David Harding, chairman and head of research of London-based Winton Capital Management Ltd., wants to bridge the gap between two alphas — alpha, a measure of investment outperformance, and the alpha particle, a type of radiation in particle physics.
Mr. Harding is one of two founding patrons of the 14-10 Club at London's Royal Institution of Great Britain, established last year for finance professionals with backgrounds in science and mathematics. Along with Alex Lipton, managing director and co-head of the global quantitative group at Bank of America Merrill Lynch, Mr. Harding said he has long advocated scientific methods in fund management and wanted to help strengthen the relationship between the science and finance communities.
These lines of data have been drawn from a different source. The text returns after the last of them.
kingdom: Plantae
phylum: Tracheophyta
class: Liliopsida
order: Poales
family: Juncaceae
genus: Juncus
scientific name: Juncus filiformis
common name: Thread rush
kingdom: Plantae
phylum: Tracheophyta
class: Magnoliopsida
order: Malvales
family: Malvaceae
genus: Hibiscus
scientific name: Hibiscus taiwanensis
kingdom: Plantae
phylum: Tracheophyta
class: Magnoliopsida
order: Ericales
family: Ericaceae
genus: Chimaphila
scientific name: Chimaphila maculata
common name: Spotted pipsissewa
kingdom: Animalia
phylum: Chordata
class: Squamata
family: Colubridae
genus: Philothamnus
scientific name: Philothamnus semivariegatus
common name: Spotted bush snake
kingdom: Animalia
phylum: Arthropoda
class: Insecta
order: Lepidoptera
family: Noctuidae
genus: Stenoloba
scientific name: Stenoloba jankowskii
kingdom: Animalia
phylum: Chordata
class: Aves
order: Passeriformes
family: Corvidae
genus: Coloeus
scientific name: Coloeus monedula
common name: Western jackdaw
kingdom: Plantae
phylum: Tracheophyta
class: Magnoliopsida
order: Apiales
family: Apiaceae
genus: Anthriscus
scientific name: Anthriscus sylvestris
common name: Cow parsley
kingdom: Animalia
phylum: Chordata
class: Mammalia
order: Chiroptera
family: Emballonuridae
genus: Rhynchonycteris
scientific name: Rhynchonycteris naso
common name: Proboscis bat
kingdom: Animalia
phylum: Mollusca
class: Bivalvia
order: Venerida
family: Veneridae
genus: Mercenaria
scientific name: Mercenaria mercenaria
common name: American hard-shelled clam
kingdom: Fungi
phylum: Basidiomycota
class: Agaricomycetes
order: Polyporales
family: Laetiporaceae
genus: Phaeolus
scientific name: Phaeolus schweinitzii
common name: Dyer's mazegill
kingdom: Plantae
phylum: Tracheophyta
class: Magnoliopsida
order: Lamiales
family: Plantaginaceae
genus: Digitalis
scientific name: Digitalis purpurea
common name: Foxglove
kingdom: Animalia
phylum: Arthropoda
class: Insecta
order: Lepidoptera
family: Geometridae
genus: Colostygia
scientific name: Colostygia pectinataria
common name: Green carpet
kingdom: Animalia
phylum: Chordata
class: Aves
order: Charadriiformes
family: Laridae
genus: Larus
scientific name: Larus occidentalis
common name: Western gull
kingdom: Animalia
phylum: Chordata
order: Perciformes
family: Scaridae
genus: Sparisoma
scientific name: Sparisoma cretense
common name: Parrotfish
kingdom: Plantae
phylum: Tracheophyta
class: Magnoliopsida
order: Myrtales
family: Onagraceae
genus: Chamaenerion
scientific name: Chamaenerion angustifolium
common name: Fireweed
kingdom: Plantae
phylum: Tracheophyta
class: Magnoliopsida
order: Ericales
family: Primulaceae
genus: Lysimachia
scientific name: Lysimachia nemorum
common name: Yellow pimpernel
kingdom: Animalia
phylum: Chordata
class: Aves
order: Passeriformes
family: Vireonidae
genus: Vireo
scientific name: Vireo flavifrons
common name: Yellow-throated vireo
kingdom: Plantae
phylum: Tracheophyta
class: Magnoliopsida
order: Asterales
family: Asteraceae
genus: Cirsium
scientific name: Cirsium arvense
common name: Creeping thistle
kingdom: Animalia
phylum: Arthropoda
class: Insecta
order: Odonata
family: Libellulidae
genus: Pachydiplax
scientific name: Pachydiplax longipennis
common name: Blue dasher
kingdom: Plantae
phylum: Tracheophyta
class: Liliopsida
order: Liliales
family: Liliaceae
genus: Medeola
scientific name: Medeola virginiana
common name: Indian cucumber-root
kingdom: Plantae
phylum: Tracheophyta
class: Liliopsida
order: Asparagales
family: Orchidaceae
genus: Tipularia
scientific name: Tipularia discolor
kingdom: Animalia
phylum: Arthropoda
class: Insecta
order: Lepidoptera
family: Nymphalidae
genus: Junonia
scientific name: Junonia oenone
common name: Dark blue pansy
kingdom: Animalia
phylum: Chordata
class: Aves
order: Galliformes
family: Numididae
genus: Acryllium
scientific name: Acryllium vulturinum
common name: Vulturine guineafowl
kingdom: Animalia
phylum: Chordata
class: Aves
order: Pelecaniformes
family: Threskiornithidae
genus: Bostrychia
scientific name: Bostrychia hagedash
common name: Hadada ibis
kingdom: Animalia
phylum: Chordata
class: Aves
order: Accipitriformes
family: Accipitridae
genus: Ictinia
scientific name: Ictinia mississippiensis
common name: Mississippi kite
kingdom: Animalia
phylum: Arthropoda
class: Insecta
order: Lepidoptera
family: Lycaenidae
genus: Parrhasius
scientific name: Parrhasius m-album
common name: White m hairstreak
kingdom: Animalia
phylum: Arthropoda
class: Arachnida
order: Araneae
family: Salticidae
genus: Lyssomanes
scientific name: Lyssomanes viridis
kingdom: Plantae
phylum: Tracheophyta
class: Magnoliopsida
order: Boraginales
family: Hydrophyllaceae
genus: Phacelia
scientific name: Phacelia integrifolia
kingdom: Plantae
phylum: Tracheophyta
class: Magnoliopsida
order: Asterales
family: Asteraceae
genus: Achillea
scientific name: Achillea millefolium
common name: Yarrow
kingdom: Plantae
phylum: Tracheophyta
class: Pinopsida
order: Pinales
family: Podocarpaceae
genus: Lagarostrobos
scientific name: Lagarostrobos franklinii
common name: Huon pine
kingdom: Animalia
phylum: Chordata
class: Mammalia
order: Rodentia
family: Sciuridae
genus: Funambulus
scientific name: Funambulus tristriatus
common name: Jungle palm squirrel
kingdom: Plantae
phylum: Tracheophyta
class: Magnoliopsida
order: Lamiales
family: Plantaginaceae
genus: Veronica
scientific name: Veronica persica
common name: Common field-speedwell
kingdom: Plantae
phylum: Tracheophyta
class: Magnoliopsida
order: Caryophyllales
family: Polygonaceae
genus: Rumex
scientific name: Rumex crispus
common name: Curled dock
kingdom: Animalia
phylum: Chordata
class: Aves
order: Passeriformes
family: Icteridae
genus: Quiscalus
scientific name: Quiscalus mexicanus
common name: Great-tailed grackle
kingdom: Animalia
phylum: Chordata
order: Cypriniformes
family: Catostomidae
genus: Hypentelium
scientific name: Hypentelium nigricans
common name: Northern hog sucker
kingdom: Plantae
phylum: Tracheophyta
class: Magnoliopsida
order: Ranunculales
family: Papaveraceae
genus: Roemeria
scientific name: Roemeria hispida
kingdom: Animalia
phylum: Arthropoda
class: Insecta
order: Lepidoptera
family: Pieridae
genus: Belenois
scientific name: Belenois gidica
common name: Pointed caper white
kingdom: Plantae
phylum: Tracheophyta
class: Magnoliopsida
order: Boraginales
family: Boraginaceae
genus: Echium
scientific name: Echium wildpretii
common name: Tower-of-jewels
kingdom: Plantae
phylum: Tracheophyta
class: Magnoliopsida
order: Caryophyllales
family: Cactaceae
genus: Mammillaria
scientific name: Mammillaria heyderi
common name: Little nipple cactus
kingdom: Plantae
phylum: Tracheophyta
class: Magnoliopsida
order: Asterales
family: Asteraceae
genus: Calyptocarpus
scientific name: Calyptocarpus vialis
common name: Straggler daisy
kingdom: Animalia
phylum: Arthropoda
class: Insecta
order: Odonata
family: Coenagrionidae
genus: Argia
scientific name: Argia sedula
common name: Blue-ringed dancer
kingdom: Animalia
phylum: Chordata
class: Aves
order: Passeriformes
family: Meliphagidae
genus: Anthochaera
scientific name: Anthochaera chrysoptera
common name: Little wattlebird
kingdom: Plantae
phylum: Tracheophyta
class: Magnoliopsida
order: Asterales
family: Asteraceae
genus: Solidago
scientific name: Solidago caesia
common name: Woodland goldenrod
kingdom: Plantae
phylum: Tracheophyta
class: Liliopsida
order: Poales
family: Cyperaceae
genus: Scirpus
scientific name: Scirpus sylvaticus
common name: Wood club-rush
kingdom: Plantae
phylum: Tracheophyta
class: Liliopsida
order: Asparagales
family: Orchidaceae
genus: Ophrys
“At Winton, we have always prided ourselves on being an empirical scientific research company, but one which specializes in financial asset management,” Mr. Harding said in an e-mail statement. “The Royal Institution was founded in 1799 to promote the application of science,” said Mr. Harding, whose firm has about $29 billion in assets under management. “It is only fitting that it is now turning its attention to the modern applications of science and maths. I am delighted to support the 14-10 Club.”
Meeting on a monthly basis, members gather to hear from top lecturers in science, math and finance. For example, a recent talk was on the subject of “Strings, Black Holes and Quantum Field Theory.”